- TASKS TO CARRY OUT -
- 1) In the passage about Barbara Baxley, which actress did Baxley replace in I Am a Camera?
- 2) Reproduce the part of the Barbara Baxley passage between "Barbara Baxley, seen" and "(illustration credit 12.1)", inclusive, substituting "curious triangle" for "strange triangle".

Barbara Baxley, seen here in the 1960 film The Savage Eye, entered into a strange triangle with Tennessee and William Inge. She was a true friend, a brilliant actress, and a woman almost diabolically driven to destroy her career and herself. (illustration credit 12.1)
Barbara also found Inge attractive, as Tenn had, and she was surprised to learn that he was a homosexual. “He looked at a woman,” Barbara remembered, “or rather, he looked at me, with so much affection and understanding. I felt a sexual attraction for him—and from him—that very first time.” Baxley and Inge began seeing each other socially and sporadically, and in 1953, after Baxley had had success replacing Jean Arthur in Peter Pan and Julie Harris in I Am a Camera, she was deemed “appropriate escort material” for Inge to openings of plays, museum outings, and, finally, his bed. “I was not frightened,” Barbara told me. “I am not someone who is shy or afraid of a challenge, and I believed that the affection I felt for Bill, which soon developed into love, would transform both of us, and everything we did together.” Baxley also imagined a fruitful partnership between playwright and actress. “I wanted us to be together for everything,” she told me. “All the way down the line. Heart. Home. Bed. Theater. Film. Death.”
Tenn noticed the pairing and gave his blessing. The awkward man and lover Tenn had known in Bill Inge would profit from finding creative and spiritual solace from a woman (as Tenn always did) along with sexual and domestic comforts (which Tenn understood were lost to him).
Inge approved Barbara as Kim Stanley’s understudy as Cherie in Bus Stop, a role she would assume many times, as Stanley had alerted both Inge and the play’s director, Harold Clurman, that she had no intention of playing the part for very long. As Barbara put it, “She would start to feel all stretched out from a part, and she was afraid of becoming ‘Little Miss Xerox,’ so she never stayed very long. Thank God for me.” Inge came to feel that Barbara brought things to the role that had been unexamined by the brilliant but mercurial Stanley. “I thought I’d died and gone to heaven,” Barbara would later say of her time in that production, “but I’d really walked into an alley that was completely blind, littered with all sorts of shit. I thought I was taking on a role that would change my career, and it did: I was immediately seen as a leading actress, not just a gifted supporting character actress or a replacement. But it came with a price, and the price was Bill.”

- SUPPLIED INFORMATION -
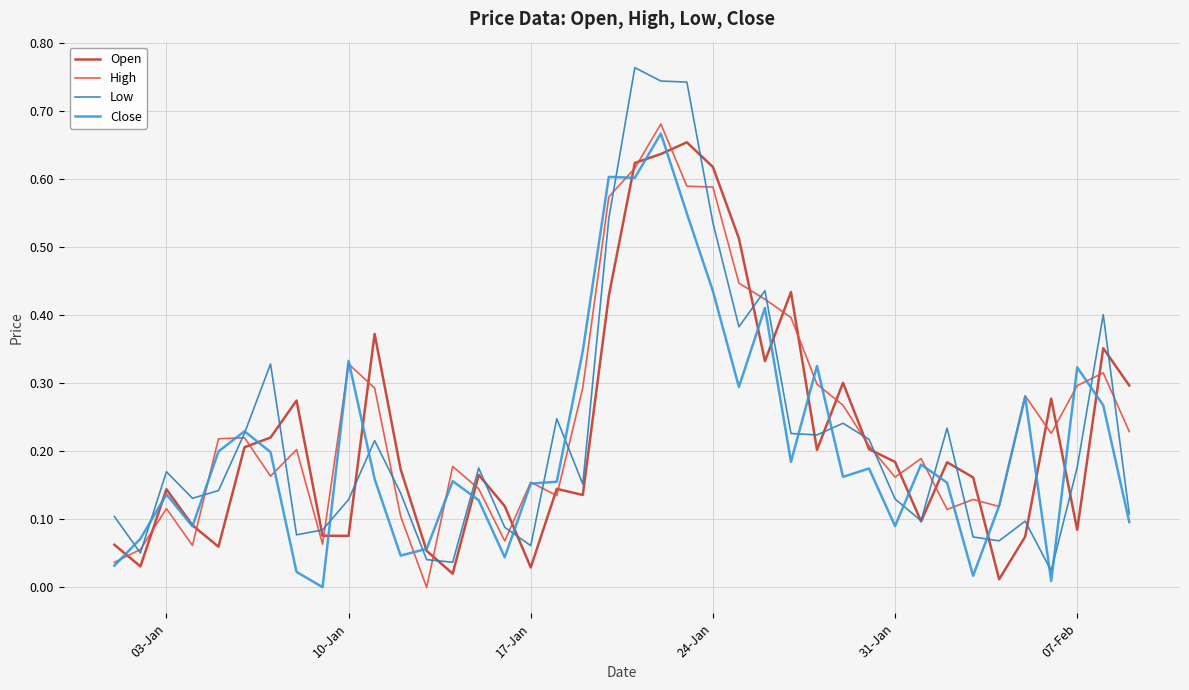

Does the chart display data point markers on the line(s)?

No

- WRITTEN ANSWERS -
- 1) Julie Harris

- 2)
Barbara Baxley, seen here in the 1960 film The Savage Eye, entered into a curious triangle with Tennessee and William Inge. She was a true friend, a brilliant actress, and a woman almost diabolically driven to destroy her career and herself. (illustration credit 12.1)